Controls correspond to un-spiked LUFA 2.2 soil moistened until 50% of WHC. Test vessels consisted of 6-well plates (35 mm ø), each well containing 5 g of moistened soil (50% of WHC). Treatments and replicates were distributed randomly in the test plates.

In situ characterisation

The amount of Cu was measured in the test soil and in soil solution (for method details see Gomes et al.61) in a concurrent experiment over 28 days. In the soil the total Cu was measured (by Graphite Furnace Atomic Absorption Spectroscopy: AAS-GF). In soil solution, both the total Cu and free active form were measured by AAS-GF and by ion-selective electrode, respectively.
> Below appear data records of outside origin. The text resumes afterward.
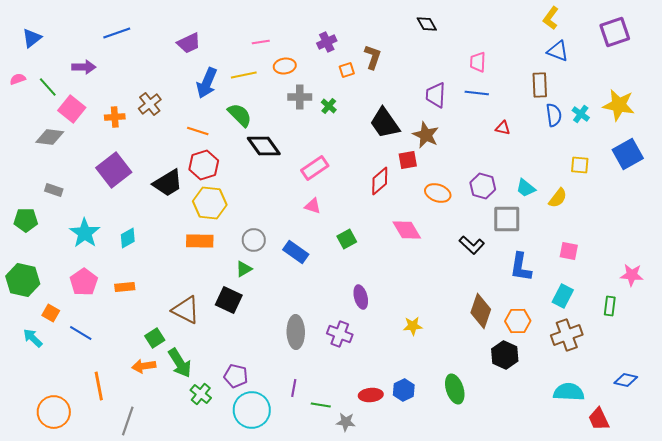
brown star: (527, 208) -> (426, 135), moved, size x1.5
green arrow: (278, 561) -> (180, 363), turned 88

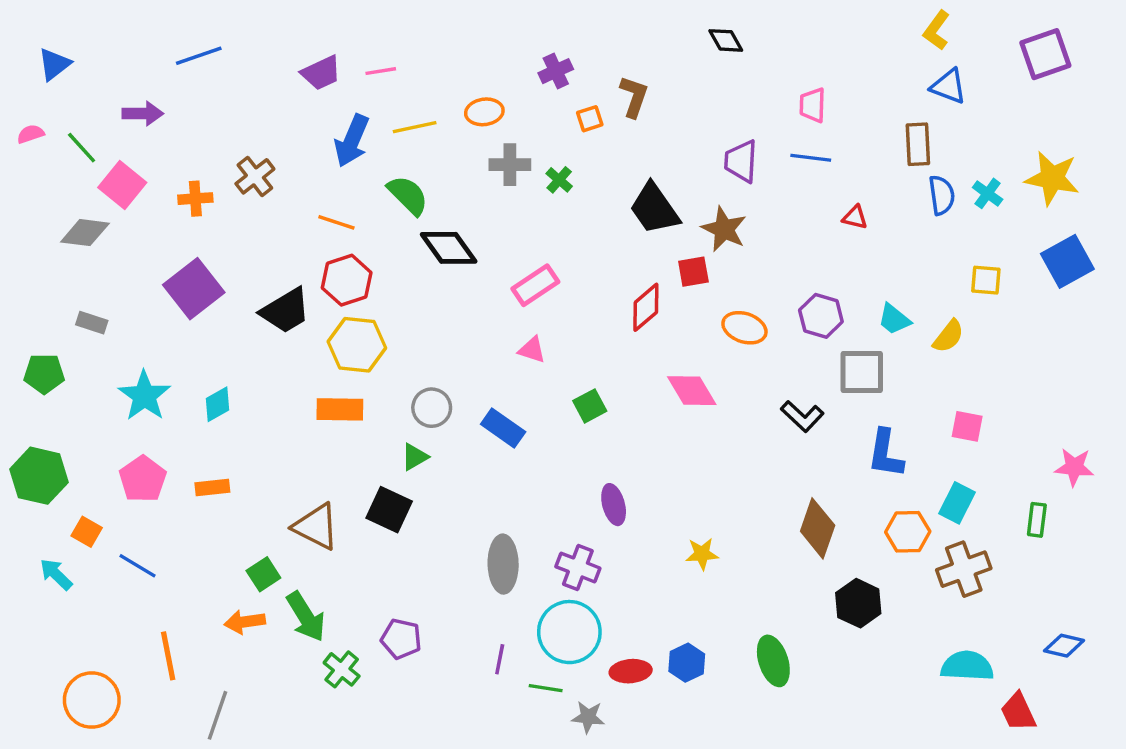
pink line: (261, 42) -> (381, 71), moved
orange hexagon: (518, 321) -> (908, 532), moved
cyan circle: (252, 410) -> (569, 632), moved

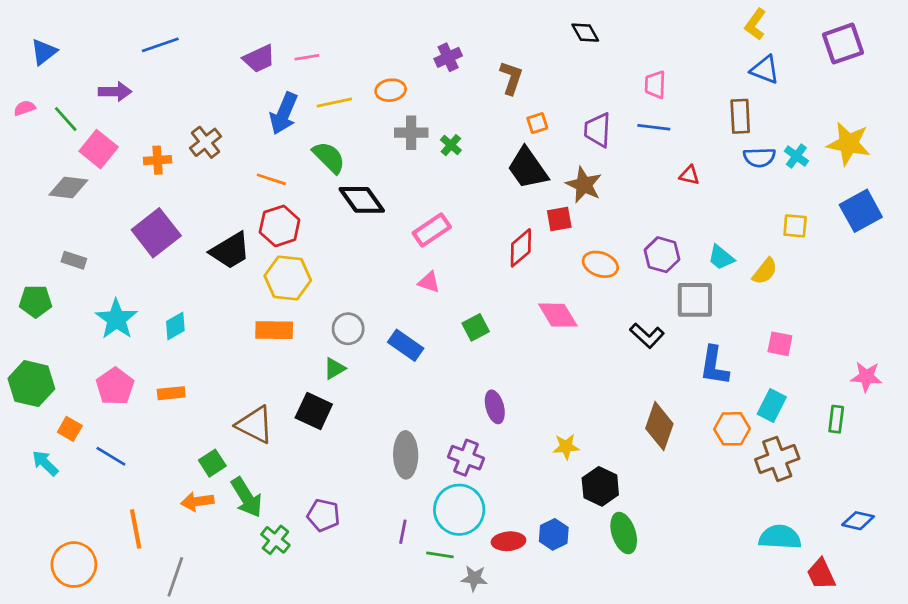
orange square: (590, 119) -> (537, 123), moved
blue semicircle: (942, 195) -> (759, 157), turned 96
black hexagon: (858, 603) -> (600, 486), moved

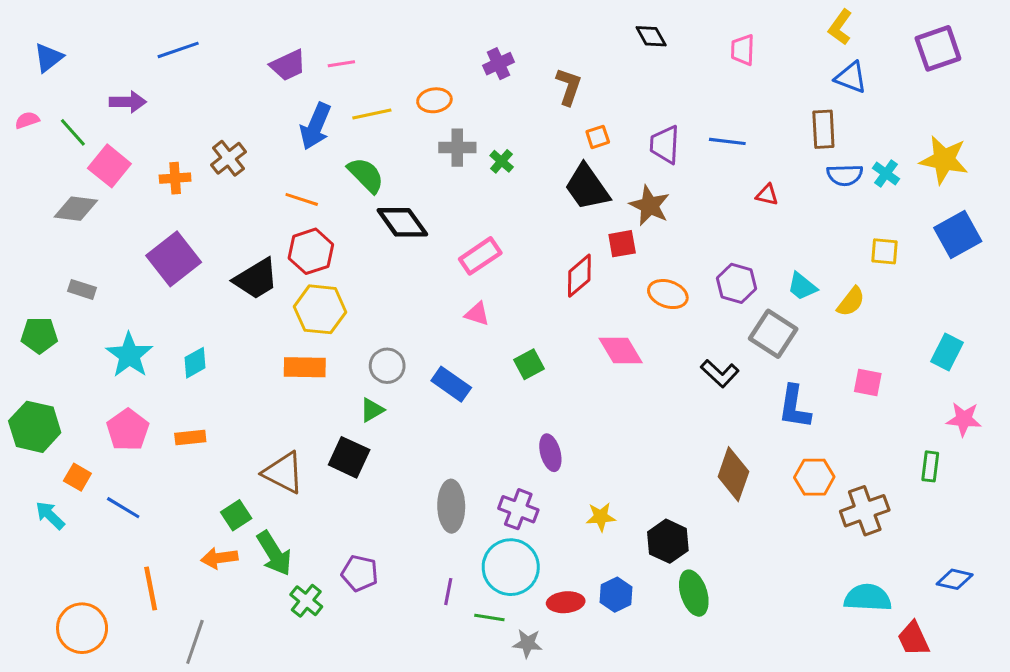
pink trapezoid: (655, 85) -> (743, 50), moved
gray square: (695, 300) -> (773, 334), turned 33
cyan rectangle: (772, 406) -> (947, 352), moved
yellow star: (566, 447) -> (601, 517), moved

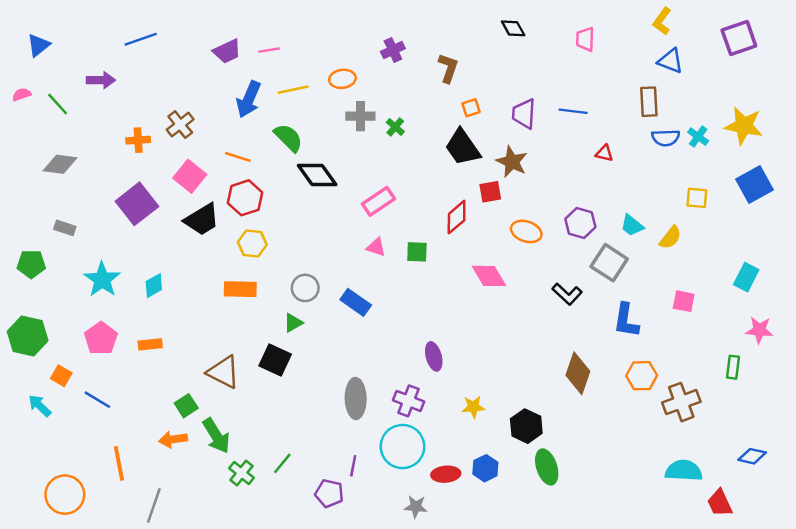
pink square: (109, 166) -> (190, 176), moved
yellow hexagon: (320, 309) -> (252, 243), size x0.7
green square: (529, 364) -> (417, 252), moved, turned 30
purple pentagon: (360, 573) -> (329, 493), moved
green line: (489, 617) -> (282, 463), moved, turned -60

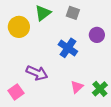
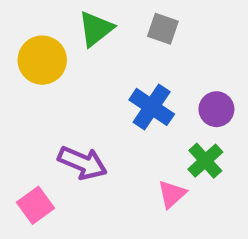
purple circle: (97, 35) -> (216, 109), moved
green cross: (100, 89) -> (205, 161), moved

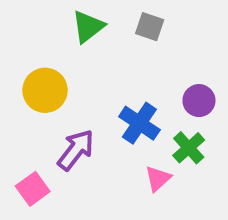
yellow circle: (42, 60) -> (45, 90), moved
blue cross: (152, 107) -> (139, 123), moved
purple arrow: (82, 163) -> (76, 150), turned -75

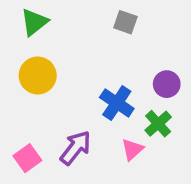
green triangle: (88, 27) -> (34, 22), moved
purple arrow: (76, 150) -> (76, 148), moved

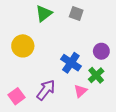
green triangle: (34, 22) -> (44, 13), moved

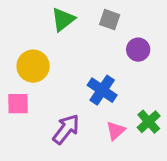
purple circle: (101, 51) -> (138, 50), moved
green cross: (96, 75) -> (149, 122), moved
pink square: (17, 96) -> (18, 104), moved, turned 35

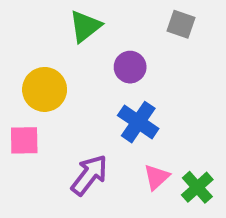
gray square: (110, 20) -> (181, 24), moved
purple circle: (138, 50) -> (130, 67), moved
green cross: (149, 122) -> (197, 187), moved

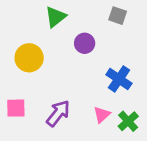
blue cross: (138, 122) -> (119, 79), moved
pink square: (24, 140) -> (16, 108), moved

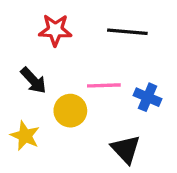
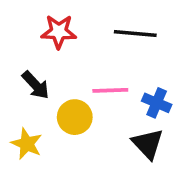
black triangle: (126, 149) -> (148, 144), moved

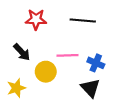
yellow star: (27, 144) -> (16, 88), turned 30

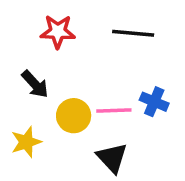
pink line: (67, 55) -> (114, 110), moved
black triangle: (90, 88) -> (112, 158), moved

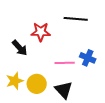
red star: (58, 32) -> (41, 32), moved
yellow circle: (74, 116) -> (37, 84), moved

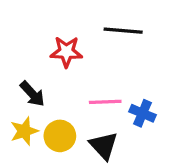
black arrow: (20, 48) -> (32, 94), moved
blue cross: (88, 58) -> (142, 113), moved

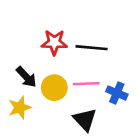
black line: (123, 31) -> (92, 48), moved
yellow circle: (60, 136) -> (54, 88), moved

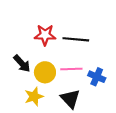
yellow star: (20, 108) -> (34, 97), moved

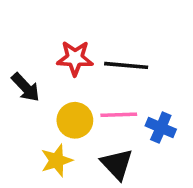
black arrow: (22, 64) -> (26, 87), moved

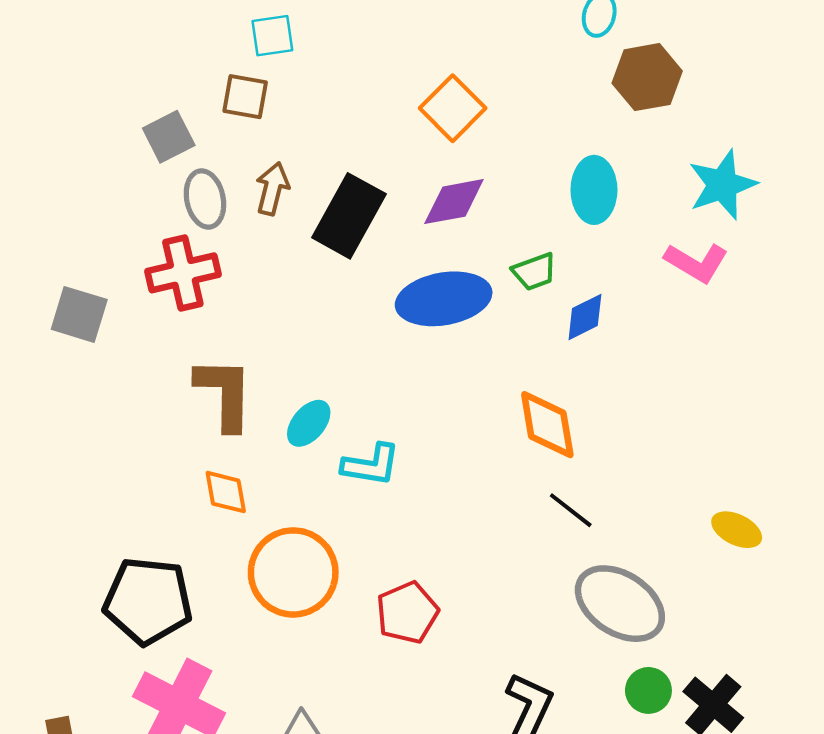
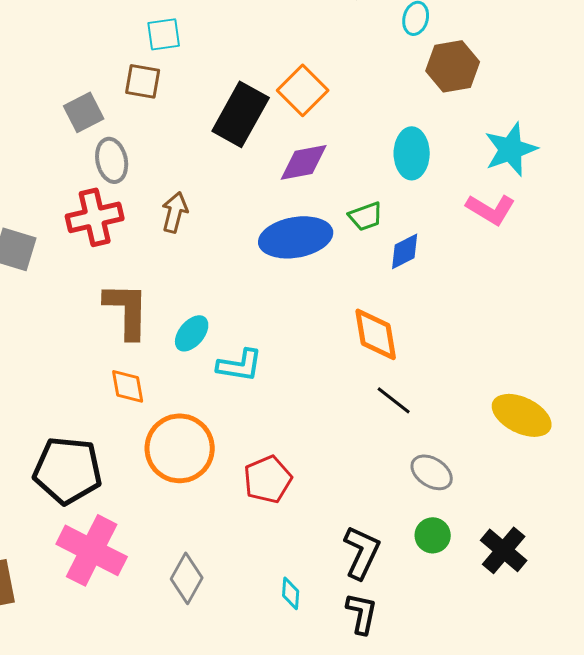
brown arrow: (272, 189) -> (175, 212), moved
black rectangle: (349, 216) -> (241, 114), moved
yellow ellipse: (737, 530) -> (522, 415), size x1.5
gray ellipse: (620, 604) -> (432, 472), size x0.6
green circle: (648, 690) -> (433, 535), moved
The CuO present as nanomaterials was not determined in the soil, due to the technical difficulties e.g. that the particle size is below the theoretical detection limit of 15 nm (see Navratilova et al.58).

Data analysis

To assess significant differences between treatments at each sampling day One-Way ANOVA (using Tukey Test or Dunn’s method for multiple comparisons) was used (SigmaPlot 11.0).

Lethal Time (LTx) as time to reduce survival in x% and Effect Time (ETx) as time to reduce reproduction in x% calculations were performed for survival and reproduction, respectively, using the logistic equation or threshold sigmoid 2 or 3 parameters regression models (TRAP 1.30 software).